We could do the same thing for amdgpu. We implement addrspacecast with the same operations.

This also reminds me, we should have a valid flag on addrspacecast.

If I have skimmed SPIRV correctly, it expects invalid addrspacecasts (OpGenericCastToPtrExplicit) to return null. You could implement the same kind of check by looking for icmp ne (addrspacecast x to y), null

The semantic described in Langref doesn't allow you to map addrspacecast to OpGenericCastToPtrExplicit as no check is performed. OpGenericCastToPtr is what I expect addrspacecast to be mapped to.

I do think we need to add a poison-if-known-invalid-cast flag to addrspacecast

I do think we need to add a poison-if-known-invalid-cast flag to addrspacecast

+1 (so does SPIR-V but that's another story)
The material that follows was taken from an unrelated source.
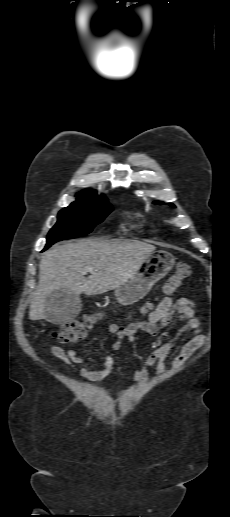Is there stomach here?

If I have skimmed SPIRV correctly, it expects invalid addrspacecasts (OpGenericCastToPtrExplicit) to return null. You could implement the same kind of check by looking for icmp ne (addrspacecast x to y), null

The semantic described in Langref doesn't allow you to map addrspacecast to OpGenericCastToPtrExplicit as no check is performed. OpGenericCastToPtr is what I expect addrspacecast to be mapped to.
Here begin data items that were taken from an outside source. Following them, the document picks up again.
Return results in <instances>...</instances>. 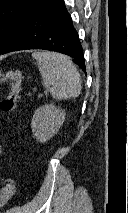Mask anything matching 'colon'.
Instances as JSON below:
<instances>
[{
	"label": "colon",
	"instance_id": "5ec220e1",
	"mask_svg": "<svg viewBox=\"0 0 128 213\" xmlns=\"http://www.w3.org/2000/svg\"><path fill=\"white\" fill-rule=\"evenodd\" d=\"M23 75L20 70H0V84L8 83L10 92L0 101V109L3 111H12L20 98L21 84ZM16 190V182L12 178L4 180V185L0 188V208L3 207Z\"/></svg>",
	"mask_w": 128,
	"mask_h": 213
}]
</instances>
I think that we just need to implement the AS predicates (is_local / is_private & friends) atop OpGenericPtrMemSemantics; not as part of this patch but in general, orthogonally to adding poison-if-known-invalid-cast.

arsenm · 2024-10-02T17:44:53Z

llvm/lib/Target/SPIRV/SPIRVTargetMachine.cpp

+  Generic = storageClassToAddressSpace(SPIRV::StorageClass::Generic)
+};
+
+unsigned SPIRVTargetMachine::getAssumedAddrSpace(const Value *V) const {


Move to separate change, not sure this is necessarily valid for spirv

UniformConstant is pretty much OCL constant (with a bit of handwavium around initializers being allowed depending on an undefined client API). This is just saying that if you have a load from that, and you're loading a pointer, that pointer can only point to global (CrossWorkgroup), which I think holds here as well because there's no legal way to put a private or a local (shared) pointer in there (if you do it at static init, before a kernel executes, you cannot form those types of addresses, if you do it as the kernel executes it's UB). Or are you worried about cases where global does not include constant?

arsenm · 2024-10-02T17:45:23Z

llvm/lib/Target/SPIRV/SPIRVTargetMachine.cpp

+bool SPIRVTargetMachine::isNoopAddrSpaceCast(unsigned SrcAS,
+                                             unsigned DestAS) const {
+  if (SrcAS != AddressSpace::Generic && SrcAS != AddressSpace::CrossWorkgroup)
+    return false;
+  return DestAS == AddressSpace::Generic ||
+         DestAS == AddressSpace::CrossWorkgroup;
+}


This is separate, I don't think InferAddressSpaces relies on this

It does, please see isNoopPtrIntCastPair in its implementation.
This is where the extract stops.